---- SUPPLIED INFORMATION
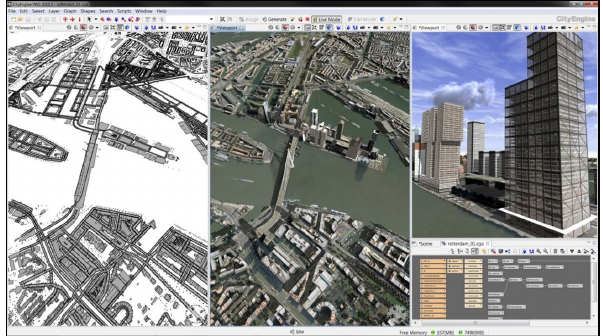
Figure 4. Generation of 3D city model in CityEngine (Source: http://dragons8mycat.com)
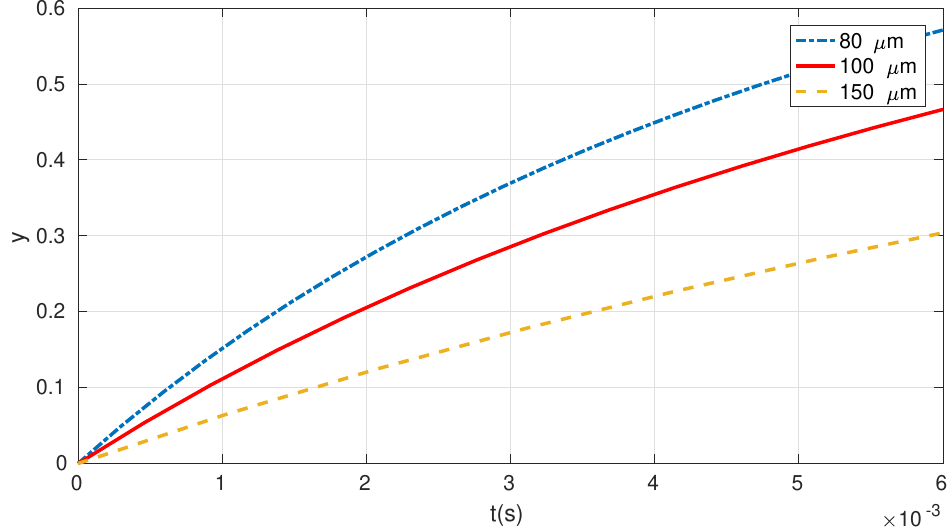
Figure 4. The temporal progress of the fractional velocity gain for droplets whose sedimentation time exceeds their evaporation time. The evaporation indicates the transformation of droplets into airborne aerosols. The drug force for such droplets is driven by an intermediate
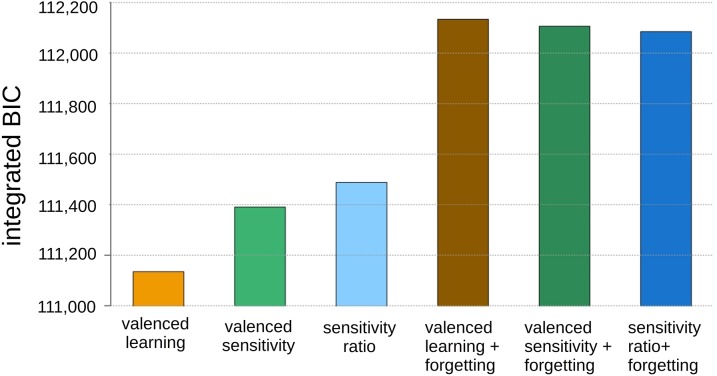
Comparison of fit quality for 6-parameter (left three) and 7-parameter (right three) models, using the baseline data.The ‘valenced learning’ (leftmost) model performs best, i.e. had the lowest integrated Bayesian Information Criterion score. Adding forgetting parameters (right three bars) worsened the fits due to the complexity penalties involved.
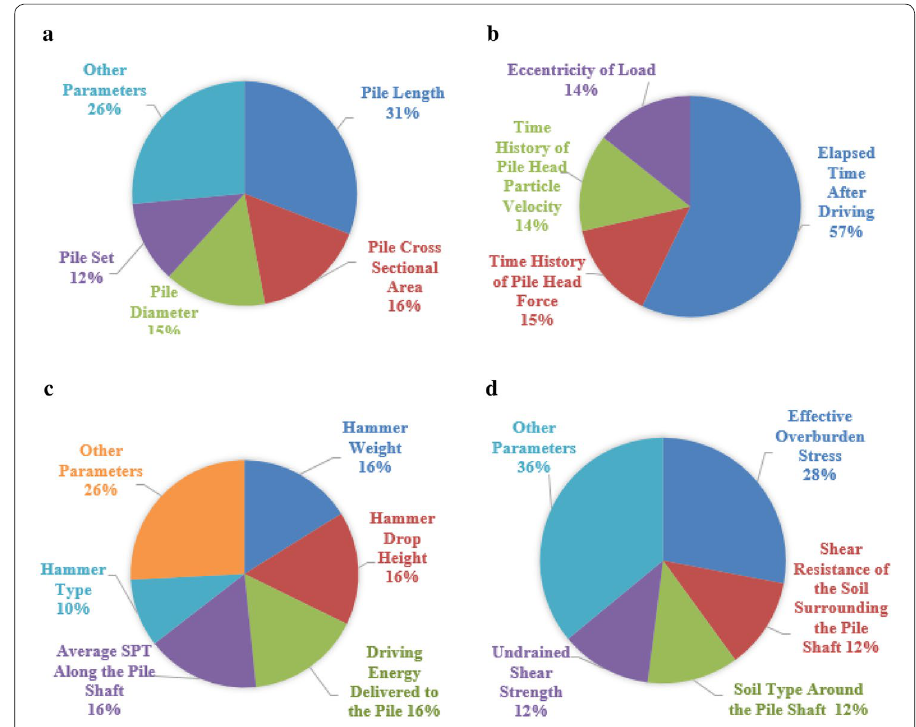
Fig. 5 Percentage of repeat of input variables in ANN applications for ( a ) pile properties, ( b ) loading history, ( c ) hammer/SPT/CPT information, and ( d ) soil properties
--------
* WHAT TO PRODUCE *
Your reply should hold every line above exactly as written and none of the pictures.

* REPLY *
Figure 4. Generation of 3D city model in CityEngine (Source: http://dragons8mycat.com)
Figure 4. The temporal progress of the fractional velocity gain for droplets whose sedimentation time exceeds their evaporation time. The evaporation indicates the transformation of droplets into airborne aerosols. The drug force for such droplets is driven by an intermediate
Comparison of fit quality for 6-parameter (left three) and 7-parameter (right three) models, using the baseline data.The ‘valenced learning’ (leftmost) model performs best, i.e. had the lowest integrated Bayesian Information Criterion score. Adding forgetting parameters (right three bars) worsened the fits due to the complexity penalties involved.
Fig. 5 Percentage of repeat of input variables in ANN applications for ( a ) pile properties, ( b ) loading history, ( c ) hammer/SPT/CPT information, and ( d ) soil properties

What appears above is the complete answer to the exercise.